When it finally came time to vote on a budget that still cut vital services, at a time of higher-than-expected tax windfalls, the Progressive Caucus was again not united, and was left once again scrambling for symbolic votes. 

Several of its members, including those closest to negotiations, voted for the budget, and praised its accomplishments, which included staving off Mayor Adams's cuts to public library funding, expanding the City's Fair Fares program for low-income transit riders, and funding year-round early childhood seats at schools. "Today's budget adoption is a testament to Council's will to serve as a counterweight to a mayor wholly unconcerned with the material well-being of New Yorkers," said Councilmember Crystal Hudson in explaining her vote. While many councilmembers celebrated undoing cuts that were completely dictated by City Hall, and which amounted to less than one percent of the total budget, the approved budget is a far cry from a real attempt to battle deep inequity within the city—instead, it simply tries to stem the bleeding coming from all the cuts.
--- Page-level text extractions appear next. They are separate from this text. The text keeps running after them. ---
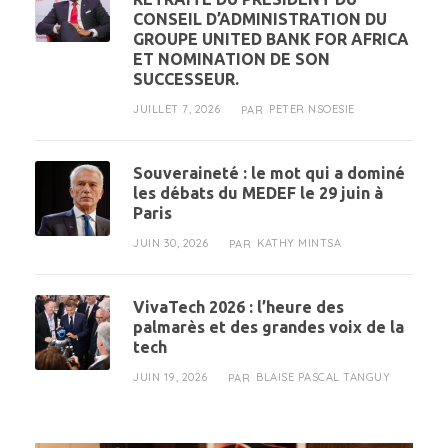
CONSEIL D’ADMINISTRATION DU
GROUPE UNITED BANK FOR AFRICA
ET NOMINATION DE SON
SUCCESSEUR.
JUILLET 7, 2026
PETER NSOESIE
PAR
Souveraineté : le mot qui a dominé
les débats du MEDEF le 29 juin à
Paris
JUIN 30, 2026
KATHY MINTSA
PAR
VivaTech 2026 : l’heure des
palmarès et des grandes voix de la
tech
JUIN 19, 2026
BLAISE PASCAL TANGUY
PAR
"Councilmembers know that their districts will really suffer as a result of another austerity budget, and the fact they feel powerless to vote no, and don't have a voice to send a message that austerity kills, says a lot," said Celina Trowell, an organizer for VOCAL-NY, which focuses on the needs of homeless New Yorkers. Trowell commended the job done by Speaker Adams to stave off some of the cuts, but her organization was among the many groups urging councilmembers to send a message by voting "no."

"The Council is still trying to find a space in the Adams administration, which is dead-set on trying to sell austerity as something that will somehow help the community," Trowell said.

On the heels of yet another budget mess, the Council has an upcoming opportunity to flex what power it does have. Last month, Mayor Eric Adams issued only his second veto in office, and just the second mayoral veto in nine years. Unlike his first veto (which Hell Gate revealed benefited a good friend of the mayor and the mayor described as getting rid of just a "small piece of legislation"), the second veto was resounding. For months, the City Council had worked on legislation meant to speed up the rate at which people leave the City's shelter system, a problem that had worsened under Adams and been exacerbated by the arrival of tens of thousands of migrants to the city to that system. 

The legislation, which is made up of four bills, would expand eligibility and the number of people who could qualify for the City's housing voucher program, known as CityFHEPS. Pushed by City Council Speaker Adrienne Adams, Mayor Adams vetoed the legislation under the pretext that the cost to the City would be too great, and it would be on the hook for hundreds of millions in new housing subsidies. 

"The bills not only create expectations among vulnerable New Yorkers that cannot be met, they also take aim at the wrong problem," Mayor Adams said while vetoing the bills. 

Speaker Adrienne Adams has pledged to override the veto, a move that VOCAL-NY's Trowell lauded. "Overriding the veto would be step one in pushing back against Adams and actually addressing this crisis," she noted.

But in turn, Mayor Adams could take the City Council to court over the law, claiming they've exceeded their authority. We'll soon see if the Council is really ready for a fight.